Пьем наваристый, с молоком, чай, едим пресные, с тугой коркой лепешки. Скотник Батуха о чем-то говорит со стариками, но я не слушаю.

Выходим из дому за полдень.

— Мать у меня шибко хворала, — говорит скотник Батуха. — Последний год войны жила у этих стариков, помогали, чем могли… Добрые люди! Едва дождалась меня. Всего три месяца пожила со мною и померла.

Облака наплывают на синее небо, табунятся у дальнего гольца. Ветер врывается в улицу, шевелит сугробы.

Сворачиваем в заулок: здесь тихо и ветра вроде бы нет… Скотник Батуха идет понурясь. Я не беспокою его, молчу. Людей не видно. Словно бы вымер улус. Но вот впереди показалась женщина в белой шубке. Останавливается. Поджидает… Подхожу.
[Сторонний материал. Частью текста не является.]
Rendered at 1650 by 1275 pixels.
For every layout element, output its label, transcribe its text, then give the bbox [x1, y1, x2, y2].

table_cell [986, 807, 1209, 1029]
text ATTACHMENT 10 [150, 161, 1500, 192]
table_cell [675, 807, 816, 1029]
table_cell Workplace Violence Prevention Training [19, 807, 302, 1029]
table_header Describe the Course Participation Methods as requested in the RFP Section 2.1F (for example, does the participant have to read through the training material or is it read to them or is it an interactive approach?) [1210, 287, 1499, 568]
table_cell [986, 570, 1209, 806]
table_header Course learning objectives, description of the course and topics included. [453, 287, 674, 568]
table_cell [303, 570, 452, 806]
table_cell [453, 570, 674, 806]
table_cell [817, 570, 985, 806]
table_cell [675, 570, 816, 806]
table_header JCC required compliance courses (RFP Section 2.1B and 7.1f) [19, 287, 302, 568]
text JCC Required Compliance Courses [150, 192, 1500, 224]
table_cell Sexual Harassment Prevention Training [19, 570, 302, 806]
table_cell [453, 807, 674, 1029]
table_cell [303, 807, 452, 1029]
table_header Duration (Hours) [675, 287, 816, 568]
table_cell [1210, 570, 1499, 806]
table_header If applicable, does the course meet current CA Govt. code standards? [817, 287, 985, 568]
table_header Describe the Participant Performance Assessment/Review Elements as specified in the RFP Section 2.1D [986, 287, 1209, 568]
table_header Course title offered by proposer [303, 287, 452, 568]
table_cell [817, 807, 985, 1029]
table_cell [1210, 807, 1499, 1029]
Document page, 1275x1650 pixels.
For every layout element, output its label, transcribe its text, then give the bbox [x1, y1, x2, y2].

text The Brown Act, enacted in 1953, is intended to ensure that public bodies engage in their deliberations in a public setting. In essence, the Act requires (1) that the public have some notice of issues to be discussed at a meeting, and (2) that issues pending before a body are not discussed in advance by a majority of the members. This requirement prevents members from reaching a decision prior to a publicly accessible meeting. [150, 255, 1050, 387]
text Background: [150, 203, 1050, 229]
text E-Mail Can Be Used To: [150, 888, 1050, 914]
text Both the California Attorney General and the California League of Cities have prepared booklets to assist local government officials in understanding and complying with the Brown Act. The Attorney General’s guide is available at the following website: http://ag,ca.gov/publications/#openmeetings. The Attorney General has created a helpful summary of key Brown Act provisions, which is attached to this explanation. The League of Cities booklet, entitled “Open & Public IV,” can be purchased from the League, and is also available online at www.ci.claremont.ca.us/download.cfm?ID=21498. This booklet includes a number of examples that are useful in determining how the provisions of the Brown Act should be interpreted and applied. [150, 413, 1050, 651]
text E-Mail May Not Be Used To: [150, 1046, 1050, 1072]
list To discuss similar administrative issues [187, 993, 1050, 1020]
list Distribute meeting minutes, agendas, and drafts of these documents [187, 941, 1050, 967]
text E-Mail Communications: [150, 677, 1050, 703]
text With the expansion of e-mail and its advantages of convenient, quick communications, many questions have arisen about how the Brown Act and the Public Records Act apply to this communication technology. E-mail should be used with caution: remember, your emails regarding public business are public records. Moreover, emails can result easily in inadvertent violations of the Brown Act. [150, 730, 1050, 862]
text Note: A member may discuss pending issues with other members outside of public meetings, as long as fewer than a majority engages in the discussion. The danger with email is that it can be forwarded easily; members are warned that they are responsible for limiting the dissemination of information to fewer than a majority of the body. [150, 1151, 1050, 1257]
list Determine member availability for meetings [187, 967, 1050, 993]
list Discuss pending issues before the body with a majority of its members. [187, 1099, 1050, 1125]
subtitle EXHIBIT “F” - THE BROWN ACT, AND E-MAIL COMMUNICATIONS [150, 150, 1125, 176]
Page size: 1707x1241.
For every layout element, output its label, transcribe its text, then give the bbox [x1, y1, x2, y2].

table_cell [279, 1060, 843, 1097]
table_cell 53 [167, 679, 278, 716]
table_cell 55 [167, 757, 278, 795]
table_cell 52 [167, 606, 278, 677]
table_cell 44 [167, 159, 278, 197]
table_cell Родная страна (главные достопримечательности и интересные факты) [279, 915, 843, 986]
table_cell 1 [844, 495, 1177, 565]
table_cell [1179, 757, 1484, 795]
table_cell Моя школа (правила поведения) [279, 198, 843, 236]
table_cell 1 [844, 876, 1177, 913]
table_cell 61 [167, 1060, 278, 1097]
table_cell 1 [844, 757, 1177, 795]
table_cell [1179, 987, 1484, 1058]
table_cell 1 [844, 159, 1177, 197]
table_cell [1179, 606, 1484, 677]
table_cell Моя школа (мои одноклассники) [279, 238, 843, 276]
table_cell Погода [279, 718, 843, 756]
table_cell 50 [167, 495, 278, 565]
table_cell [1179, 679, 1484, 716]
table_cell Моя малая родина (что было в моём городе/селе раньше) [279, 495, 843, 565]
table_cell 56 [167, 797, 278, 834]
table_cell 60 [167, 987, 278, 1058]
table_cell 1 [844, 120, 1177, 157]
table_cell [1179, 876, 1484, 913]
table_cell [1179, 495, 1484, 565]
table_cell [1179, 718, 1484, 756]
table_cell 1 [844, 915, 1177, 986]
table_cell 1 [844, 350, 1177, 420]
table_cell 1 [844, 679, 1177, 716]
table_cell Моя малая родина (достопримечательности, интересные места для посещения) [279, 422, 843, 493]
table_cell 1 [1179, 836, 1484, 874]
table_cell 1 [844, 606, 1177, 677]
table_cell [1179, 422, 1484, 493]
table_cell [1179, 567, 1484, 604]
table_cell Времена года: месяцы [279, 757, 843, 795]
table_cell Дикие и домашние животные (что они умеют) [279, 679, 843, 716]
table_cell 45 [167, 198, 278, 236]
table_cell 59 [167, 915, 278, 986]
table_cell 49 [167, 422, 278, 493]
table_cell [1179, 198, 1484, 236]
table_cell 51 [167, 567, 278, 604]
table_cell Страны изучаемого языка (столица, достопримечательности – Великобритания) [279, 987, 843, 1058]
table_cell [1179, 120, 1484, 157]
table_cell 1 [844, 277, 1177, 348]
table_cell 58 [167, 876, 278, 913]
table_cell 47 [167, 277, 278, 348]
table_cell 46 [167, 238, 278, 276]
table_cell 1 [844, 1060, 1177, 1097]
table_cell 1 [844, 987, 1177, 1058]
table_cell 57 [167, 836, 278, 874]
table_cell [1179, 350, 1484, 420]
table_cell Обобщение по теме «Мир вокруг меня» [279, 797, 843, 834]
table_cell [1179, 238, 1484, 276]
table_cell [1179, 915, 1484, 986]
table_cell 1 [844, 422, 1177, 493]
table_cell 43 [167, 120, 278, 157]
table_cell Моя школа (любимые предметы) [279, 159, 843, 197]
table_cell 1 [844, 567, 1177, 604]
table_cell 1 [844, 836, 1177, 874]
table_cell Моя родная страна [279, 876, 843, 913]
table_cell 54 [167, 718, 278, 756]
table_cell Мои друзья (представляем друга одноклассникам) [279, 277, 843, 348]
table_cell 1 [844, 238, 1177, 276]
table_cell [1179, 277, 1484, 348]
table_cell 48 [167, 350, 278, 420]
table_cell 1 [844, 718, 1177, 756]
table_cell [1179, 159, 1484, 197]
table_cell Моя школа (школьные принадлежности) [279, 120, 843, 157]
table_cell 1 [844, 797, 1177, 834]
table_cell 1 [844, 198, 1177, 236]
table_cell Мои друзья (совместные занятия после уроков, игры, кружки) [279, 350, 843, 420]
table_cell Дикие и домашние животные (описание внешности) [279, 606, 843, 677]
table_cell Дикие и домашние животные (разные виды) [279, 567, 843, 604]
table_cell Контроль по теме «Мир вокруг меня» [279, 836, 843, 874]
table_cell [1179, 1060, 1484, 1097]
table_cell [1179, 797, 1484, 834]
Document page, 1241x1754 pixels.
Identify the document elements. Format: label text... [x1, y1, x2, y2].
У нее смуглое, слегка порозовевшее на морозе лицо, тонкие брови и маленький, чуть выдвинутый вперед подбородок.

— Мальчик, — спрашивает, — разве ты один?..

— Нет, не один, — говорю. — Нет, конечно. — Но, оглянувшись, не вижу скотника Батуху. Тру варежкой лицо. От пацанов слышал: если померещится, надо водить рукой подле глаз, тогда наваждение исчезнет. Не исчезает.